Promoter hypermethylation of cyclooxygenase-2 gene in esophageal squamous cell carcinoma.

机构信息

Department of Gastroenterology, Qingdao Municipal Hospital(East), Medical College of Qingdao University, Qingdao City, Shandong, PR China.

出版信息

Dis Esophagus. 2011 Aug;24(6):444-9. doi: 10.1111/j.1442-2050.2010.01159.x. Epub 2010 Dec 17.

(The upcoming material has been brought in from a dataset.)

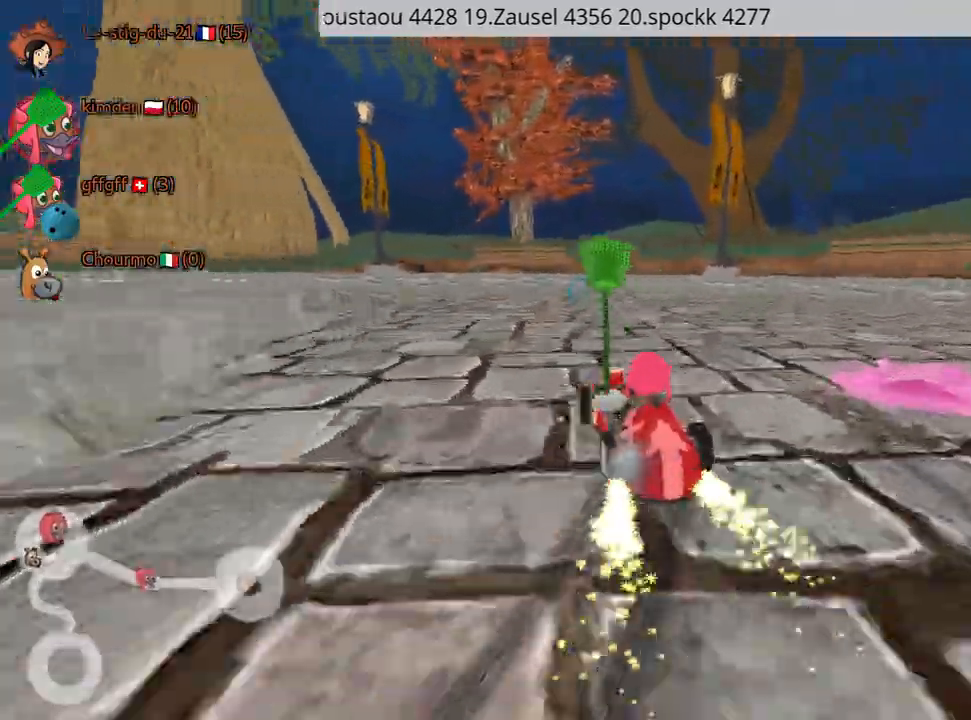
{"keys": ["left", "nitro", "up"], "events": [[117, "right", "up"], [150, "up", "down"], [167, "left", "down"], [300, "nitro", "down"]]}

DOI:10.1111/j.1442-2050.2010.01159.x
PMID:21166741
Abstract

Cyclooxygenase-2 (COX-2) is overexpressed in various types of human malignancies including esophageal squamous cell carcinoma (ESCC). However, a subset of ESCC either do not express COX-2 or show low level of expression. It is well established that promoter methylation is a major mechanism that mediates transcriptional silencing of COX-2 in gastric and colorectal cancer, but the data on ESCC are very limited. In this study, we attempted to determine whether COX-2 expression was also regulated by promoter methylation in human ESCC cell lines. We examined the methylation status of the COX-2 promoter in five human ESCC cell lines (EC109, EC9706, KYSE 410, KYSE 150, TE-1) using bisulfite sequencing analysis. Western blot analysis was used to determine COX-2 expression. Quantitative real-time polymerase chain reaction was used to determine COX-2 mRNA level. Prostaglandin (PG) E(2) was detected by ELISA. The promoter was densely methylated in TE-1 and KYSE 150, which had a low level of COX-2 expression and less methylated in other three cell lines (EC109, EC9706, KYSE 410), with high level of COX-2 expression. Treatment with 5-aza-deoxycytidine (5-aza-DC), a DNA methyltransferase inhibitor, demethylated the promoter and upregulated COX-2 expression, as well as PGE(2) production in TE-1 and KYSE 150. However, no such effects were observed in EC109. COX-2 protein was negative, but mRNA was positive in TE-1. After treatment with 5-aza-DC, both COX-2 mRNA and protein level had increased. These findings suggest that the promoter methylation may be one of the mechanisms that regulate COX-2 expression in ESCC.

摘要

环氧化酶-2(COX-2)在包括食管鳞状细胞癌(ESCC)在内的各种人类恶性肿瘤中过度表达。然而,ESCC 的一部分既不表达 COX-2,也不表现出低水平的表达。众所周知,启动子甲基化是介导胃和结直肠癌中 COX-2转录沉默的主要机制,但 ESCC 的相关数据非常有限。在这项研究中,我们试图确定 COX-2 的表达是否也受到人类 ESCC 细胞系中启动子甲基化的调节。我们使用亚硫酸氢盐测序分析检测了五个 ESCC 细胞系(EC109、EC9706、KYSE410、KYSE150、TE-1)中 COX-2 启动子的甲基化状态。使用 Western blot 分析来确定 COX-2 表达。使用定量实时聚合酶链反应来确定 COX-2 mRNA 水平。使用 ELISA 检测前列腺素(PG)E2。TE-1 和 KYSE150 的启动子高度甲基化,COX-2 表达水平较低,而其他三个细胞系(EC109、EC9706、KYSE410)启动子甲基化程度较低,COX-2 表达水平较高。用 DNA 甲基转移酶抑制剂 5-氮杂-2'-脱氧胞苷(5-aza-DC)处理后,TE-1 和 KYSE150 的启动子去甲基化,上调 COX-2 表达和 PGE2 产生。然而,在 EC109 中没有观察到这种效果。COX-2 蛋白为阴性,但在 TE-1 中 mRNA 为阳性。用 5-aza-DC 处理后,COX-2 mRNA 和蛋白水平均增加。这些发现表明,启动子甲基化可能是调节 ESCC 中 COX-2 表达的机制之一。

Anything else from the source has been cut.